Amendment No. 1 to Landa Management Systems Corporation 1998 Equity Incentive Plan

Summary

This amendment updates Section 6(c) of the Landa Management Systems Corporation 1998 Equity Incentive Plan. It specifies how the exercise price for Nonstatutory Stock Options is determined, requiring it to be at least the fair market value of the stock on the grant date for options granted before the company's listing date. For options granted after the listing date, the Board or its Committee will set the price. Exceptions are allowed for options assumed or substituted under certain tax code provisions.

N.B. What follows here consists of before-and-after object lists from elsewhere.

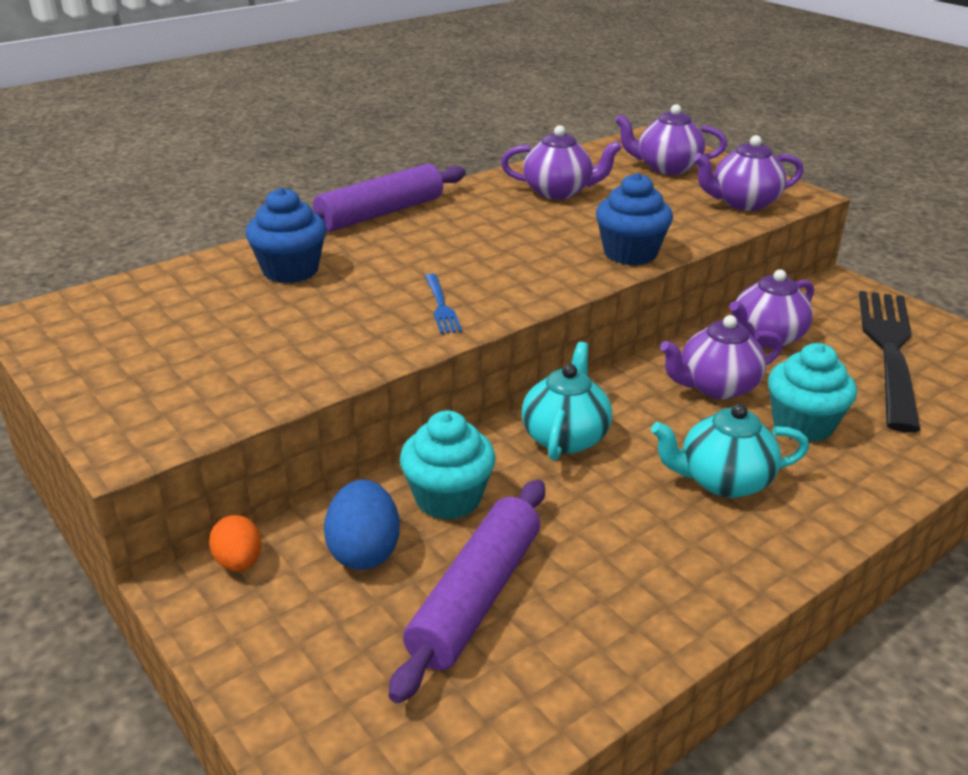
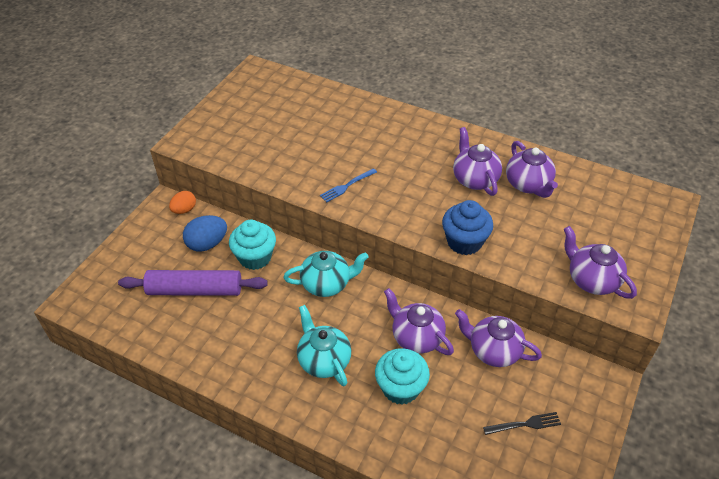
camera: 65 degrees right, 15 degrees up
(290, 270) = (347, 121): blue cupcake -> none
(380, 213) = (435, 125): purple rolling pin -> none
(666, 168) = (619, 225): purple teapot -> purple teapot (474, 179)
(889, 351) = (524, 424): black fork -> black fork, size x0.41

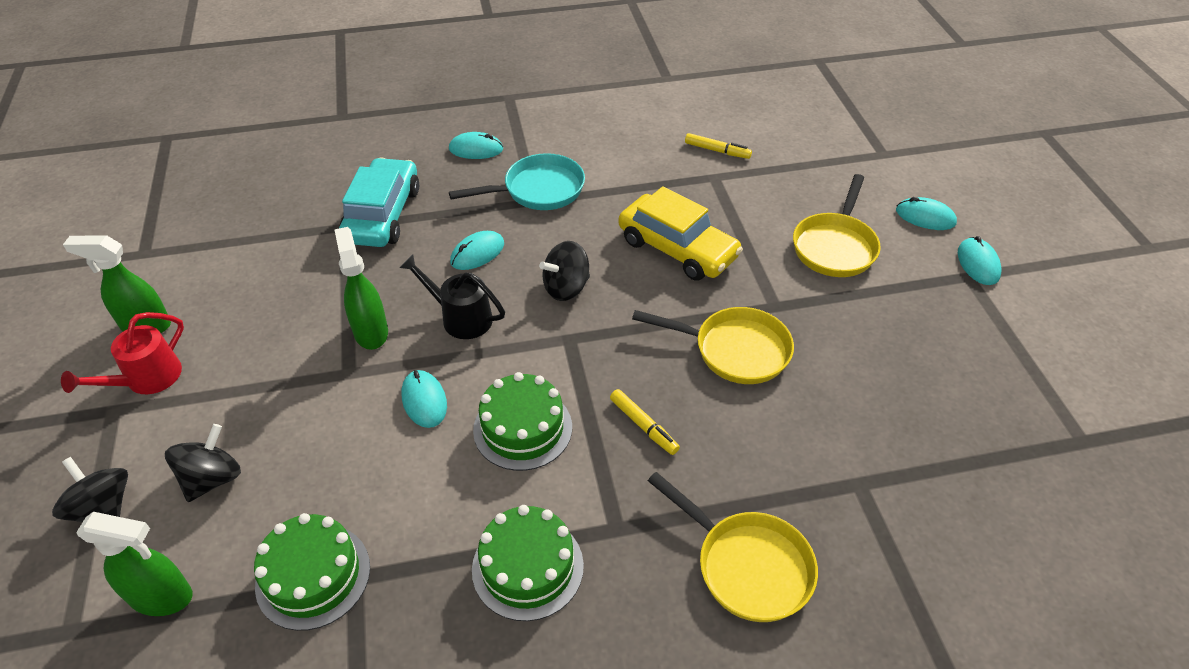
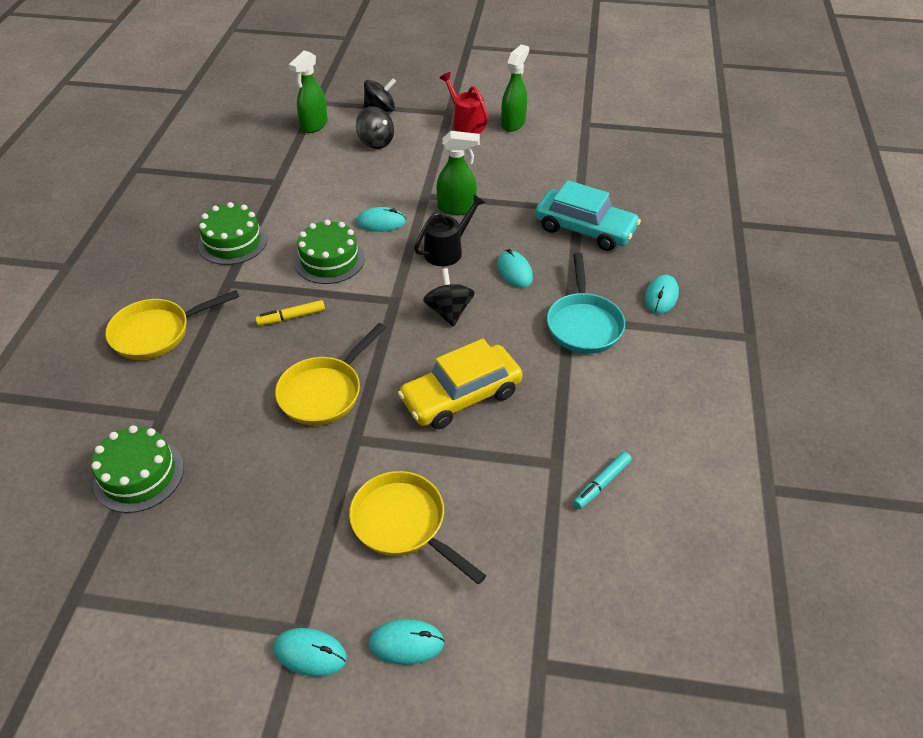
camera: 110 degrees right, 0 degrees up
(313, 576) = (289, 169): green cake -> green cake (139, 475)
(717, 151) = (601, 484): yellow marker -> turquoise marker
(925, 217) = (406, 643): turquoise mouse -> turquoise mouse turned 45 degrees clockwise

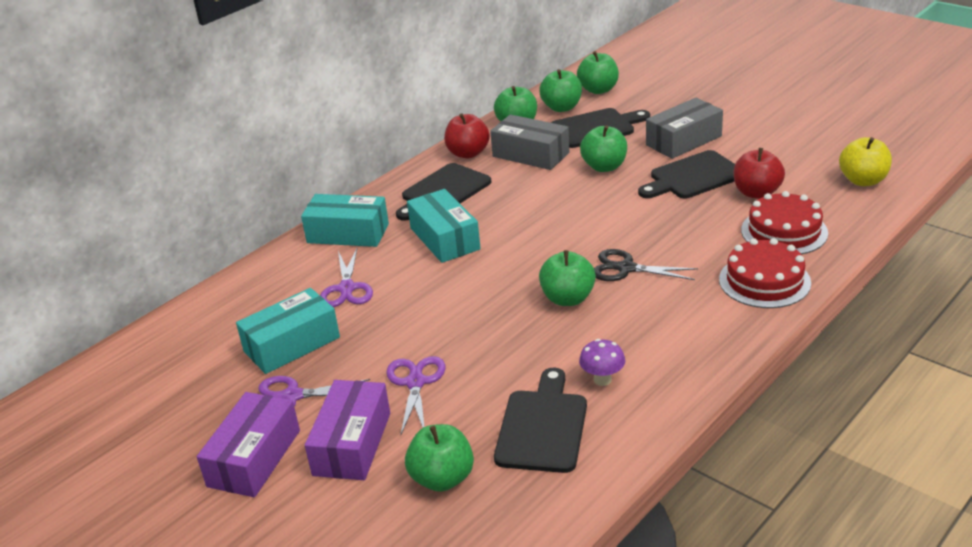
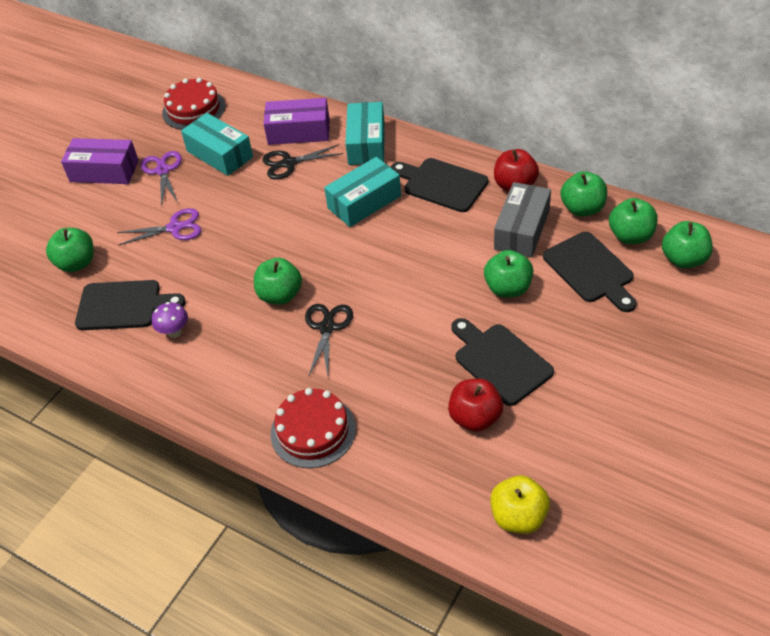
camera: 80 degrees right, 15 degrees up
(347, 288) = (289, 163): purple scissors -> black scissors
(352, 444) = (113, 212): purple box -> purple box (299, 131)
(683, 141) = (578, 346): grey box -> none
(784, 231) = (401, 444): red cake -> red cake (193, 109)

EX-10.13 3 g72797ex10-13.txt AMENDMENT TO THE 1998 EQUITY INCENTIVE PLAN EXHIBIT 10.13 AMENDMENT NUMBER 1 TO LANDA MANAGEMENT SYSTEMS CORPORATION 1998 EQUITY INCENTIVE PLAN Section 6(c) is hereby amended and replaced in its entirety as follows: (c) EXERCISE PRICE OF A NONSTATUTORY STOCK OPTION. Subject to the provisions of subsection 5(b) regarding Ten Percent Shareholders, the exercise price of each Nonstatutory Stock Option granted prior to the Listing Date shall be not less than one hundred percent (100%) of the Fair Market Value of the stock subject to the Option on the date the Option is granted. The exercise price of each Nonstatutory Stock Option granted on or after the Listing date shall be determined by the Board or its Committee. Notwithstanding the foregoing, a Nonstatutory Stock Option may be granted with an exercise price lower than that set forth in the preceding sentence if such Option is granted pursuant to an assumption or substitution for another option in a manner satisfying the provisions of Section 424(a) of the Code.